* _Directive_: Reproduce the entries verbatim. Start at their first line and stop after the line containing "title 任免遷調-職務代理（1） [76, 31, 1315, 244]".

(Data items)
....

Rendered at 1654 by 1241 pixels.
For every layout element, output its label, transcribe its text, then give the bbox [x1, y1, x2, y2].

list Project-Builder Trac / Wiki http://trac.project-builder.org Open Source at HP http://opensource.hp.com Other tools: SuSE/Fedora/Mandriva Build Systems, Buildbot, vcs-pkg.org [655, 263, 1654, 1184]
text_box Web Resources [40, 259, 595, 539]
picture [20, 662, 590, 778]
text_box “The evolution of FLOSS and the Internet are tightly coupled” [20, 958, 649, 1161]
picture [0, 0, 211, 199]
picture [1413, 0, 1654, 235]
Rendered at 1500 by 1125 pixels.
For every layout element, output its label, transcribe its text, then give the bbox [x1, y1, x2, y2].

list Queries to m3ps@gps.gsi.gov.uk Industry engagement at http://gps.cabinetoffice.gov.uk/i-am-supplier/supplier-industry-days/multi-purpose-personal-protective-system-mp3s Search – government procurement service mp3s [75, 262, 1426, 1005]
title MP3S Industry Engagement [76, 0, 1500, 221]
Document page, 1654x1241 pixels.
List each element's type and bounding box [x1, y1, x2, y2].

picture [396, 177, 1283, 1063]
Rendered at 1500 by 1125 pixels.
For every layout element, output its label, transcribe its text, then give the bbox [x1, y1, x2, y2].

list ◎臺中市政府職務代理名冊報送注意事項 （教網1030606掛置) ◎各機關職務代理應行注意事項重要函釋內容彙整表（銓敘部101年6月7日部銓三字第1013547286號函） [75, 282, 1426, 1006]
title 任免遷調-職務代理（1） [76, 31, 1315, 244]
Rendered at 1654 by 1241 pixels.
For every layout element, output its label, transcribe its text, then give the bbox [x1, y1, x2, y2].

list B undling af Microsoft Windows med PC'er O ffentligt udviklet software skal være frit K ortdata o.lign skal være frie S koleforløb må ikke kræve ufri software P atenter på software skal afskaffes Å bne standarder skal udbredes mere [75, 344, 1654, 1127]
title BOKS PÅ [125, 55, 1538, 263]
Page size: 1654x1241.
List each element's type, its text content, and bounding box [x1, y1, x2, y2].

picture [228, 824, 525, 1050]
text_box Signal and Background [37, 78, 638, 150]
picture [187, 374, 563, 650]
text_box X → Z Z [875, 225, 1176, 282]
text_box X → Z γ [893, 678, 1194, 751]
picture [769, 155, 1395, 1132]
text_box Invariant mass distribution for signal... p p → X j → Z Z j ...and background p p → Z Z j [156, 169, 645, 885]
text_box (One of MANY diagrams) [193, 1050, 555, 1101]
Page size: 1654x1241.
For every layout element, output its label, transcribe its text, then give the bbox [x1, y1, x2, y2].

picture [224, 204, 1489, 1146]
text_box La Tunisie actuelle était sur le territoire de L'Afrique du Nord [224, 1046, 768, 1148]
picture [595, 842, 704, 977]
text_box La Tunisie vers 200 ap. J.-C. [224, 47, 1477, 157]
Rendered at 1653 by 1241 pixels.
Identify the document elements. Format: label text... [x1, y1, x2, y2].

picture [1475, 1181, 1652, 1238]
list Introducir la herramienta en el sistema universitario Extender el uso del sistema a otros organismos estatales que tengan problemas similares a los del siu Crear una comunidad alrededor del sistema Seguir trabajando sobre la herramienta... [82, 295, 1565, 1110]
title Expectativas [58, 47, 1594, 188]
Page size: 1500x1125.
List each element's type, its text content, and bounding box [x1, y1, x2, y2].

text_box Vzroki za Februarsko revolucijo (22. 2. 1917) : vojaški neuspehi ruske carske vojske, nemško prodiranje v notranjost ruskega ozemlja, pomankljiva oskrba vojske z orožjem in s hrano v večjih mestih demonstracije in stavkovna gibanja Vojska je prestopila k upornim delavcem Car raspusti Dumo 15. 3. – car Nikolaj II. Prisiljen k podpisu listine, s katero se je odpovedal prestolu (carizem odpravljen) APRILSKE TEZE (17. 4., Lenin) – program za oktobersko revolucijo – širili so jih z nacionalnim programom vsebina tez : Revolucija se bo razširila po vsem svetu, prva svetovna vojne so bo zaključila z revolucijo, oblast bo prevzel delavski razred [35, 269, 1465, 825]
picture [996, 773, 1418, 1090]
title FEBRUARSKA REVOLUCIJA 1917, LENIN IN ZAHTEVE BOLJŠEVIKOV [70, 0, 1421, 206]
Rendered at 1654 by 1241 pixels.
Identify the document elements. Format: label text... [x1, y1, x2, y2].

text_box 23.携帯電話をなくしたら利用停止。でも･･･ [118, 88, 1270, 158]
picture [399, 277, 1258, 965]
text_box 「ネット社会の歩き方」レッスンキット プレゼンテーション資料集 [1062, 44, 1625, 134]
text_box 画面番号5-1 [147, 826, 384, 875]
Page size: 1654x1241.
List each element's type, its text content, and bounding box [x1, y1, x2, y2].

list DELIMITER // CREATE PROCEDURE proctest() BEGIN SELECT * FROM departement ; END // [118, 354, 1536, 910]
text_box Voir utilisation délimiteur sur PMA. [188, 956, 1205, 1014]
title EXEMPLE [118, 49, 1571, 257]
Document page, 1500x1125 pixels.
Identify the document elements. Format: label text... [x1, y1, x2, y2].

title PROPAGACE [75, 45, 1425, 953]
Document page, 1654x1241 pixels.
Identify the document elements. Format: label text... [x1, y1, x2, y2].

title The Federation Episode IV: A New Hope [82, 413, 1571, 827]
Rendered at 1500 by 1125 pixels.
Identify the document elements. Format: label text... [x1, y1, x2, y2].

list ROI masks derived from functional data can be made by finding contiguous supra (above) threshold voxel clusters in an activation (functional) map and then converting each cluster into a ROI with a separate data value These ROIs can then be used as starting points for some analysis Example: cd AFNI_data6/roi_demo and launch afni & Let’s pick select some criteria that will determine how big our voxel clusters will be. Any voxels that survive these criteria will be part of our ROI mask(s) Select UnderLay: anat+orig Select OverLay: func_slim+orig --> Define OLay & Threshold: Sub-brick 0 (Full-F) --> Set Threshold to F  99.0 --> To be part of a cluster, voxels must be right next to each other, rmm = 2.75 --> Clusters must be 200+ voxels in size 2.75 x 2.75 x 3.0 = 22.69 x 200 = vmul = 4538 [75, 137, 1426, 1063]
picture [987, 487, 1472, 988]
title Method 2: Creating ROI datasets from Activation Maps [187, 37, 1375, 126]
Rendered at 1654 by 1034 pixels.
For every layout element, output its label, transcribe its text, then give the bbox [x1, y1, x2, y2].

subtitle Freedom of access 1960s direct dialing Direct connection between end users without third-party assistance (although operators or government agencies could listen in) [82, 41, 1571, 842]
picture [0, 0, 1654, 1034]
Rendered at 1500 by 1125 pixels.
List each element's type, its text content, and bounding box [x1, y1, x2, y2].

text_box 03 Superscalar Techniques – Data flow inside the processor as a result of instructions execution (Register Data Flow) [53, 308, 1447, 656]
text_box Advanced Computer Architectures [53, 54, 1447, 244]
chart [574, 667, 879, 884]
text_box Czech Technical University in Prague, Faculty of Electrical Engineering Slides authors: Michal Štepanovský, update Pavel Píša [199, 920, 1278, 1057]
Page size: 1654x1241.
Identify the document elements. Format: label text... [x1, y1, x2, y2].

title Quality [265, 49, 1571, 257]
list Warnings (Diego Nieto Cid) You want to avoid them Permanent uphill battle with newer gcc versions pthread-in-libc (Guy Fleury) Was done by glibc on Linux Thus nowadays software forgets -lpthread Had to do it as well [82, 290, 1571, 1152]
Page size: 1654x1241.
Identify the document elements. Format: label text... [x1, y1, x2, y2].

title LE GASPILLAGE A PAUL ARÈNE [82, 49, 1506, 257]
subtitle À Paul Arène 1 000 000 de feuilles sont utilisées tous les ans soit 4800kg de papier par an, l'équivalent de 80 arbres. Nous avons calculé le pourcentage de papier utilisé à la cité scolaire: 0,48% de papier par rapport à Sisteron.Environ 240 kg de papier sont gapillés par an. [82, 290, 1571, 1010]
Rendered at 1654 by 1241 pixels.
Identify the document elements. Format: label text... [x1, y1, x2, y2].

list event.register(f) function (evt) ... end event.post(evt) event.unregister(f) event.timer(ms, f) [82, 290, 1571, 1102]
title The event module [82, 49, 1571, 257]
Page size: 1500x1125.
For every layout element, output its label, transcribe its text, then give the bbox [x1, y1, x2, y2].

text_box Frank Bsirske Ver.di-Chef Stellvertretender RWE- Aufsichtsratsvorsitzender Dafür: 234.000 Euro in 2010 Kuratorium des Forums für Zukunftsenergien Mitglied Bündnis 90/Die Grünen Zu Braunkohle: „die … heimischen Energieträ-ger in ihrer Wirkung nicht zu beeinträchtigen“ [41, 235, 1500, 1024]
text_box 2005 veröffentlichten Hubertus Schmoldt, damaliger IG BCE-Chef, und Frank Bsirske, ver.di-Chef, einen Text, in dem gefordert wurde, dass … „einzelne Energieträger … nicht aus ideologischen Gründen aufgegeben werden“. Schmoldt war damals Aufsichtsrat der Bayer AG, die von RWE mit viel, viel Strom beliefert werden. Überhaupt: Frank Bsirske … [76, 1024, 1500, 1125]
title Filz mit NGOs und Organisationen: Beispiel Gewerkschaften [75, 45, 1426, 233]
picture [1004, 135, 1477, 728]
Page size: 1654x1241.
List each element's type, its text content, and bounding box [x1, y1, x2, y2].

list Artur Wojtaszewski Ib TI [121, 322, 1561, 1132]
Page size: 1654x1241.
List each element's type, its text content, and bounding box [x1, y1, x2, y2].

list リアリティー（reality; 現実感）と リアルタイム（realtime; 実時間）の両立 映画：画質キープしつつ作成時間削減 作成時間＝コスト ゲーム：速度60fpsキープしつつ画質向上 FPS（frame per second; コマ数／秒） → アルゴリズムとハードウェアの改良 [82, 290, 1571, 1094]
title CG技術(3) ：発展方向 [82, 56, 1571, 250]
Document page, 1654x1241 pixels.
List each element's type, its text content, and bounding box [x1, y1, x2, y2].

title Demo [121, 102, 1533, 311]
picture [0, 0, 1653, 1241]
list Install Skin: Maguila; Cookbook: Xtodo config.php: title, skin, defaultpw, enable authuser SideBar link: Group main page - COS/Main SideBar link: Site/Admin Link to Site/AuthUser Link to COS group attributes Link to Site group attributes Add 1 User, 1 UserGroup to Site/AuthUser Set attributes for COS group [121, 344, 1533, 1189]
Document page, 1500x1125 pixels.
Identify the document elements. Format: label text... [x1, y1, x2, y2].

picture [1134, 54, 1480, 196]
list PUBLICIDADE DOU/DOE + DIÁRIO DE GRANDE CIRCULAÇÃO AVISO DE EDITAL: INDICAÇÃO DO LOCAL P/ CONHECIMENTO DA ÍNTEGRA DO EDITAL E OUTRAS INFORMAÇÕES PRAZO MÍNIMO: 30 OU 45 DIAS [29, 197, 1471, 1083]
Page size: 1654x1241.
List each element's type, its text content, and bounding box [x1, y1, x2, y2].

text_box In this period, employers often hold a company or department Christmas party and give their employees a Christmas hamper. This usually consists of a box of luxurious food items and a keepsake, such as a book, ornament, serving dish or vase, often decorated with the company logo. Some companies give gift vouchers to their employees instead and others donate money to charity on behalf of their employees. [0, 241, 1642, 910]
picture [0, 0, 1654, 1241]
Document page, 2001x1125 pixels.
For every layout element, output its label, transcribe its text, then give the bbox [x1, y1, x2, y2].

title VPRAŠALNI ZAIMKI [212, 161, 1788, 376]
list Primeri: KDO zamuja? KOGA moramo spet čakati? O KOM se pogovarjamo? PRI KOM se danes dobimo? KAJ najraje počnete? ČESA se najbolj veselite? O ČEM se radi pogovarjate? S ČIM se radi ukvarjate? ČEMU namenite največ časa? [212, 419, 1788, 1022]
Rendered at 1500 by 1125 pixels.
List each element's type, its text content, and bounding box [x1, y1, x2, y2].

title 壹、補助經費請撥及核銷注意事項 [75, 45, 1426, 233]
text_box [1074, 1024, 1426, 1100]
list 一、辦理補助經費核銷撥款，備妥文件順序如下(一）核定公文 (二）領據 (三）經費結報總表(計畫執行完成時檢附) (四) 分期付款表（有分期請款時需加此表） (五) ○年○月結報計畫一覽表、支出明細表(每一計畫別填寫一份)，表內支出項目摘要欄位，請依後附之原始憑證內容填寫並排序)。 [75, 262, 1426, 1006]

....

* _Right answer_:
Rendered at 1654 by 1241 pixels.
For every layout element, output its label, transcribe its text, then give the bbox [x1, y1, x2, y2].

list Project-Builder Trac / Wiki http://trac.project-builder.org Open Source at HP http://opensource.hp.com Other tools: SuSE/Fedora/Mandriva Build Systems, Buildbot, vcs-pkg.org [655, 263, 1654, 1184]
text_box Web Resources [40, 259, 595, 539]
picture [20, 662, 590, 778]
text_box “The evolution of FLOSS and the Internet are tightly coupled” [20, 958, 649, 1161]
picture [0, 0, 211, 199]
picture [1413, 0, 1654, 235]
Rendered at 1500 by 1125 pixels.
For every layout element, output its label, transcribe its text, then give the bbox [x1, y1, x2, y2].

list Queries to m3ps@gps.gsi.gov.uk Industry engagement at http://gps.cabinetoffice.gov.uk/i-am-supplier/supplier-industry-days/multi-purpose-personal-protective-system-mp3s Search – government procurement service mp3s [75, 262, 1426, 1005]
title MP3S Industry Engagement [76, 0, 1500, 221]
Document page, 1654x1241 pixels.
List each element's type and bounding box [x1, y1, x2, y2].

picture [396, 177, 1283, 1063]
Rendered at 1500 by 1125 pixels.
For every layout element, output its label, transcribe its text, then give the bbox [x1, y1, x2, y2].

list ◎臺中市政府職務代理名冊報送注意事項 （教網1030606掛置) ◎各機關職務代理應行注意事項重要函釋內容彙整表（銓敘部101年6月7日部銓三字第1013547286號函） [75, 282, 1426, 1006]
title 任免遷調-職務代理（1） [76, 31, 1315, 244]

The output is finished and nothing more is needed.